Okay, this empire and its claim to the Roman Empire came down to the man who made both, the Serbian emperor (Stefan) Dusan the Mighty. He was succeeded by his son Usok the Weak, but you can guess how well it all went after that by comparing their two epithets.

Dusan proclaimed himself Emperor – once again Tsar from Caesar – not only of the Serbs but of the Greeks or Romans as well, a title signifying a claim to the succession of the Byzantine Empire, then in the last century or so of its existence.

In fairness, he did put his money where his mouth was, having “expanded his state to cover half of the Balkans, more territory than either the Byzantine Empire or the Second Bulgarian Empire in that time” – including substantial territory conquered from the former in Greece.

Like the Bulgarian Empire or the Sultanate of Rum, it did not achieve my foremost high-tier ranking criterion of occupying Constantinople, but came close enough in the conquests for its claim to rank in high tier. And also like them, at least it staked its claim while the empire was still alive, albeit in its last century or so of life – ranking it above my wild-tier special mention entries who staked their claim to the empire’s corpse in the West…

 

RATING: 4 STARS****

B-TIER (HIGH TIER)

Top Tens – History: Top 10 Empires (Special Mention) (16) Aztec & Inca Empires

 

(16) AZTEC & INCA EMPIRES

 

The preeminent empires of pre-Columbian America, although sadly best known to history (and myself) as foils to the Spanish Empire – albeit because of defeats unparalleled in history for just how few Spanish forces conquered such populous empires in so short a span of time.

I have more knowledge of the Aztec Empire prior to the Spanish Conquest – if only for the lurid horror stories of its imperial religion of human sacrifice on a scale unprecedented in the region, or anywhere else for that matter. However, the nature and extent of Aztec human sacrifice is often disputed as historical propaganda – as indeed is the so-called Black Legend of anti-Spanish history when it comes to the Spanish Conquest of the Aztec Empire – with some fairness on both sides.

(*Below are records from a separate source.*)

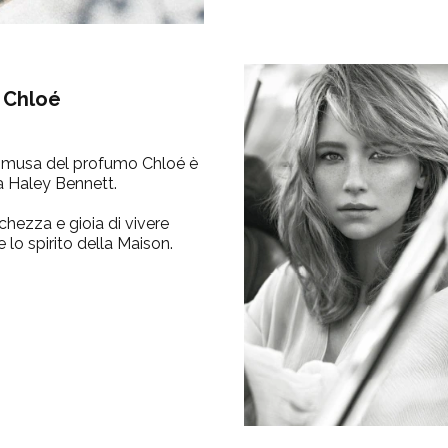
 Chloé
la musa del profumo Chloé è
na Haley Bennett.
schezza e gioia di vivere
lo spirito della Maison.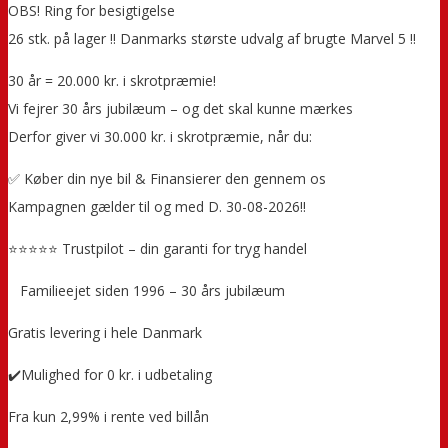
OBS! Ring for besigtigelse
26 stk. på lager !! Danmarks største udvalg af brugte Marvel 5 !!
30 år = 20.000 kr. i skrotpræmie!
Vi fejrer 30 års jubilæum – og det skal kunne mærkes
Derfor giver vi 30.000 kr. i skrotpræmie, når du:
✅ Køber din nye bil & Finansierer den gennem os
Kampagnen gælder til og med D. 30-08-2026!!
⭐⭐⭐⭐⭐ Trustpilot – din garanti for tryg handel
‍ ‍ ‍ Familieejet siden 1996 – 30 års jubilæum
Gratis levering i hele Danmark
✔️Mulighed for 0 kr. i udbetaling
Fra kun 2,99% i rente ved billån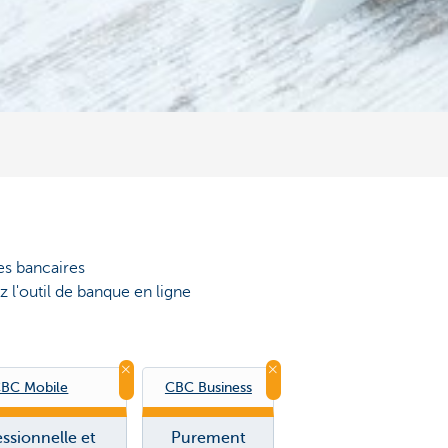
res bancaires
 l'outil de banque en ligne
BC Mobile
CBC Business
essionnelle et
Purement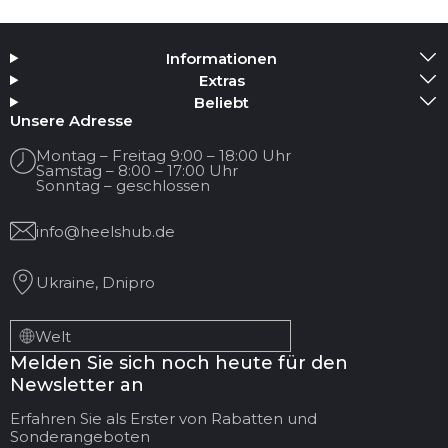
Informationen
Extras
Beliebt
Unsere Adresse
Montag – Freitag 9:00 – 18:00 Uhr
Samstag – 8:00 – 17:00 Uhr
Sonntag – geschlossen
info@heelshub.de
Ukraine, Dnipro
Welt
Melden Sie sich noch heute für den
Newsletter an
Erfahren Sie als Erster von Rabatten und
Sonderangeboten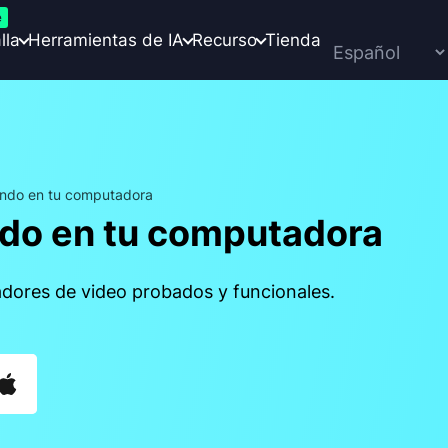
e
lla
Herramientas de IA
Recurso
Tienda
ando en tu computadora
ndo en tu computadora
dores de video probados y funcionales.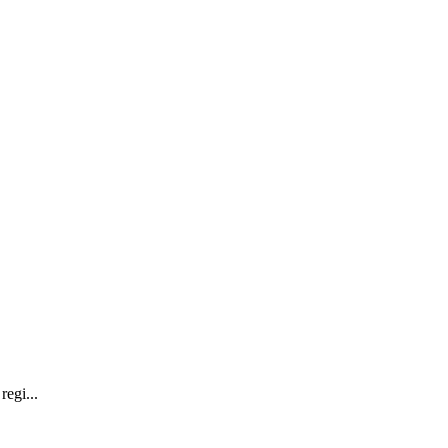
regi...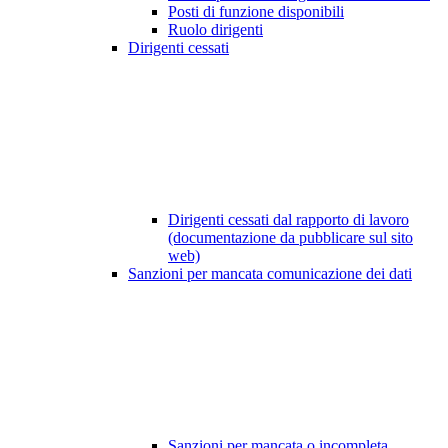
Posti di funzione disponibili
Ruolo dirigenti
Dirigenti cessati
Dirigenti cessati dal rapporto di lavoro
(documentazione da pubblicare sul sito
web)
Sanzioni per mancata comunicazione dei dati
Sanzioni per mancata o incompleta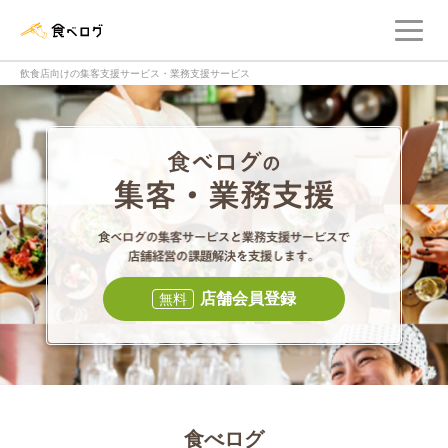
メ
食べログ店舗管理画面
飲食店向けの集客支援サービス・業務支援サービス
食べログの集客・
食べログの集
店舗会員登録
無料
食べログ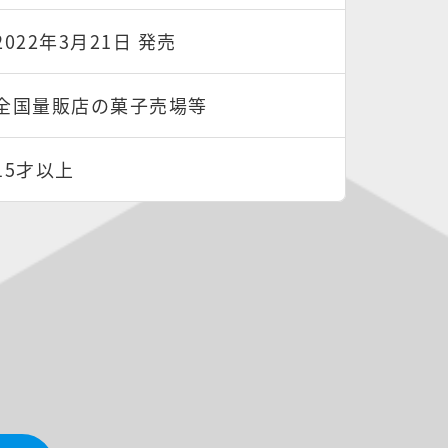
2022年3月21日 発売
全国量販店の菓子売場等
15才以上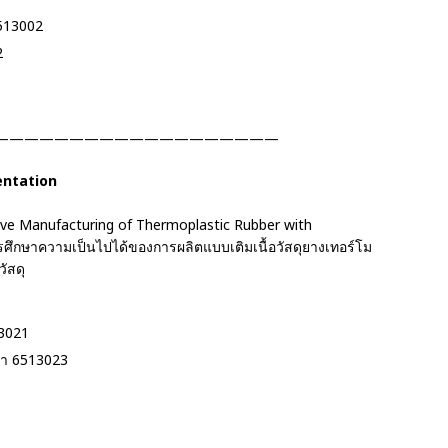
6513002
2
———————————————————
entation
itive Manufacturing of Thermoplastic Rubber with
ารศึกษาความเป็นไปได้ของการผลิตแบบเติมเนื้อวัสดุยางเทอร์โม
ัสดุ
13021
กษา 6513023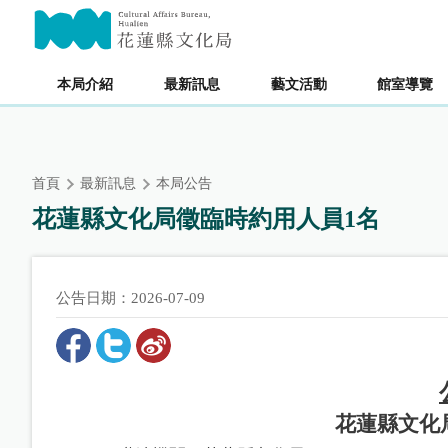
跳
主要內容區塊
到
主
要
本局介紹
最新訊息
藝文活動
館室導覽
內
容
區
塊
首頁
最新訊息
本局公告
花蓮縣文化局徵臨時約用人員1名
公告日期：2026-07-09
花蓮縣文化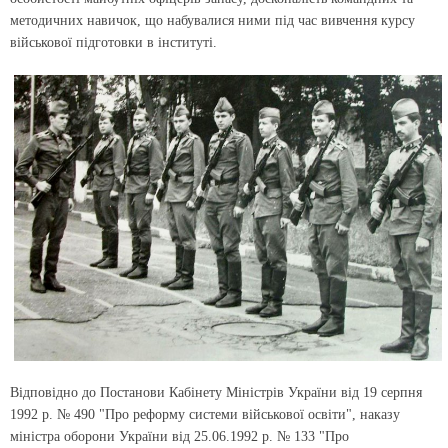
методичних навичок, що набувалися ними під час вивчення курсу
військової підготовки в інституті.
Відповідно до Постанови Кабінету Міністрів України від 19 серпня
1992 р. № 490 "Про реформу системи військової освіти", наказу
міністра оборони України від 25.06.1992 р. № 133 "Про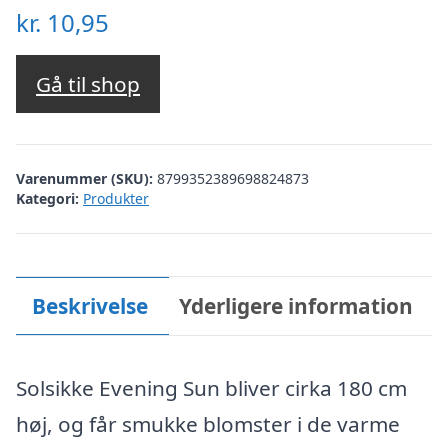
kr.
10,95
Gå til shop
Varenummer (SKU):
8799352389698824873
Kategori:
Produkter
Beskrivelse
Yderligere information
Solsikke Evening Sun bliver cirka 180 cm
høj, og får smukke blomster i de varme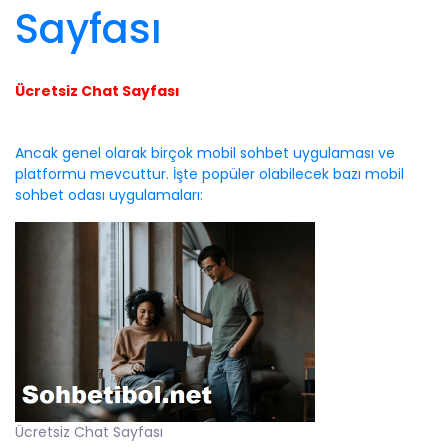
Sayfası
Ücretsiz Chat Sayfası
Ancak genel olarak birçok mobil sohbet uygulaması ve
platformu mevcuttur. İşte popüler olabilecek bazı mobil
sohbet odası uygulamaları:
Ücretsiz Chat Sayfası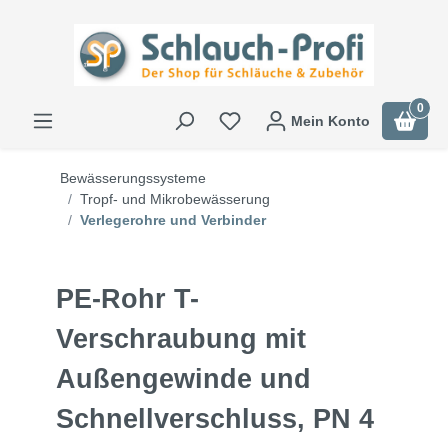
0
Mein Konto
Bewässerungssysteme
Tropf- und Mikrobewässerung
Verlegerohre und Verbinder
PE-Rohr T-
Verschraubung mit
Außengewinde und
Schnellverschluss, PN 4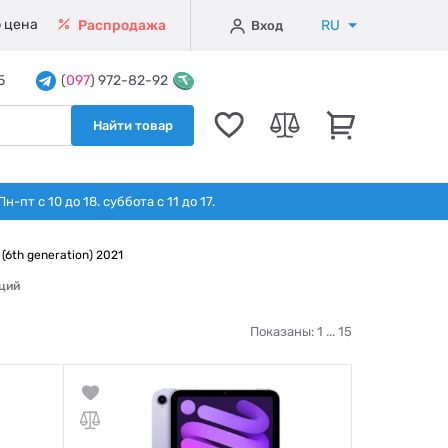
 цена
RU
Распродажа
Вход
5
(
097
) 972-82-92
Найти товар
т с 10 до 18. суббота с 11 до 17.
 (6th generation) 2021
иций
Показаны: 1 ...
15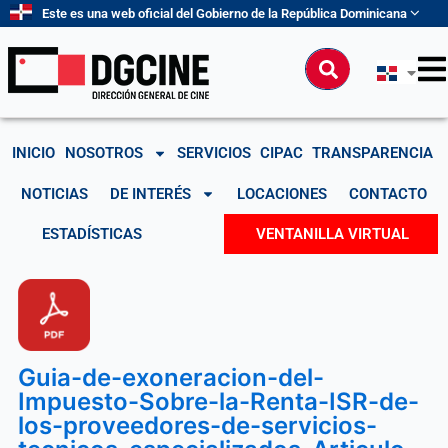
Ir
Este es una web oficial del Gobierno de la República Dominicana
al
contenido
Buscar
INICIO
NOSOTROS
SERVICIOS
CIPAC
TRANSPARENCIA
NOTICIAS
DE INTERÉS
LOCACIONES
CONTACTO
ESTADÍSTICAS
VENTANILLA VIRTUAL
Guia-de-exoneracion-del-
Impuesto-Sobre-la-Renta-ISR-de-
los-proveedores-de-servicios-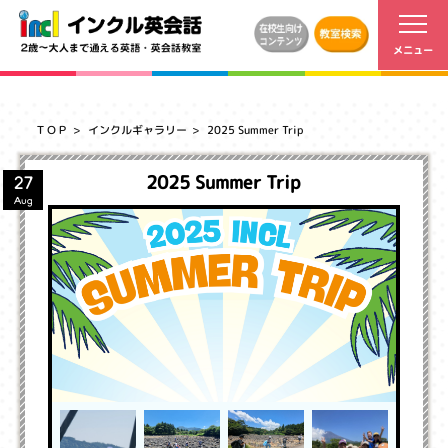
ＴＯＰ
インクルギャラリー
2025 Summer Trip
2025 Summer Trip
27
Aug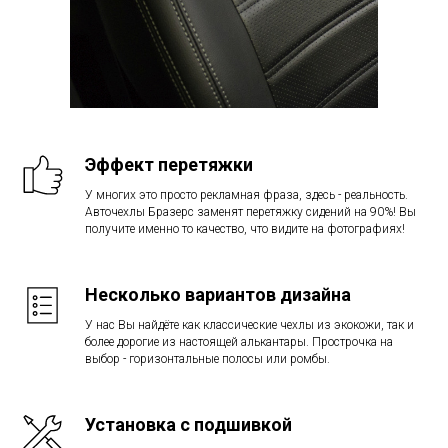
Эффект перетяжки
У многих это просто рекламная фраза, здесь - реальность.
Авточехлы Бразерс заменят перетяжку сидений на 90%! Вы
получите именно то качество, что видите на фотографиях!
Несколько вариантов дизайна
У нас Вы найдёте как классические чехлы из экокожи, так и
более дорогие из настоящей алькантары. Прострочка на
выбор - горизонтальные полосы или ромбы.
Установка с подшивкой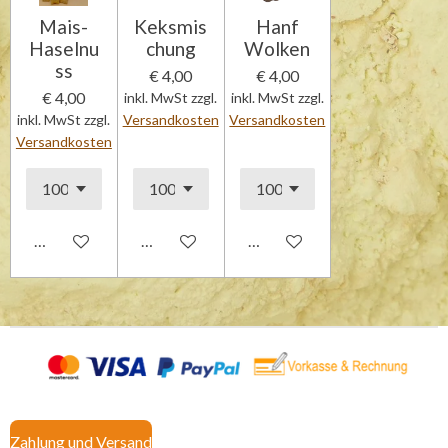
Mais-
Keksmis
Hanf
Haselnu
chung
Wolken
ss
€ 4,00
€ 4,00
€ 4,00
inkl. MwSt zzgl.
inkl. MwSt zzgl.
inkl. MwSt zzgl.
Versandkosten
Versandkosten
Versandkosten
In den Warenkorb
In den Warenkorb
Details anzeigen
Zahlung und Versand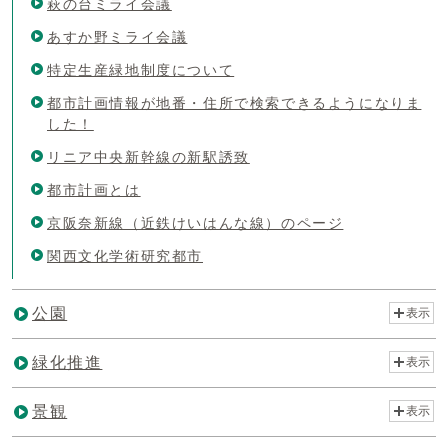
萩の台ミライ会議
あすか野ミライ会議
特定生産緑地制度について
都市計画情報が地番・住所で検索できるようになりま
した！
リニア中央新幹線の新駅誘致
都市計画とは
京阪奈新線（近鉄けいはんな線）のページ
関西文化学術研究都市
公園
表示
緑化推進
表示
景観
表示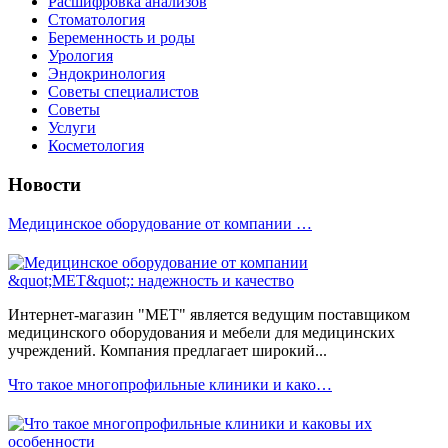
Расшифровка анализов
Стоматология
Беременность и роды
Урология
Эндокринология
Советы специалистов
Советы
Услуги
Косметология
Новости
Медицинское оборудование от компании …
Интернет-магазин "МЕТ" является ведущим поставщиком
медицинского оборудования и мебели для медицинских
учреждений. Компания предлагает широкий...
Что такое многопрофильные клиники и како…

The Inca Empire was the largest empire in pre-Colombian America, almost ten times larger than the Aztec Empire and perhaps two or three times as populous but not as brutal. The size of the Inca Empire is quite striking for an empire predominantly in mountainous highlands – “one of the greatest imperial states in human history” created and maintained “without the use of the wheel, draft animals, knowledge of iron or steel, or even a system of writing”. Or largely without money or markets apparently, like Star Trek but without the post-scarcity. Also one without the more characteristic grain cultivation of other agricultural states – instead cultivating potatoes.

Which makes its defeat even more striking than that of the Aztecs, particularly as the Spanish leader Francisco Pizarro started with about a third of the forces of his counterpart Cortes against the Aztecs – a mere 168 soldiers – and was over 60 years of age at the time. Now that’s how to spend your retirement years!

Although Pizarro was perhaps luckier in his timing with a civil war of succession to the Inca imperial throne – as well as capturing and holding the reigning Inca ruler hostage.

Of course, the primary factor for the fall of both empires was the disease or diseases spread ahead of the Spanish who brought them – and which ravaged the native American populations who had no acquired resistance to them. While that would seem to be the greatest scale for the role disease has played in the fall of empires, disease has played a recurring role in the decline or fall of other empires, including the Roman Empire – as is the subject of Plagues and Peoples by historian William H. McNeill.

I have less knowledge of the Inca Empire prior to Spanish Conquest, although that seems apt as it’s an empire that has a quality of mystery or at least mystique to it. That includes the legendary “lost cities of the Incas” to which they retreated as a vestigial empire – the neo-Inca state – as well as “periodic attempts by indigenous leaders to expel the Spanish colonists and re-create the Inca Empire until the late 18th century”.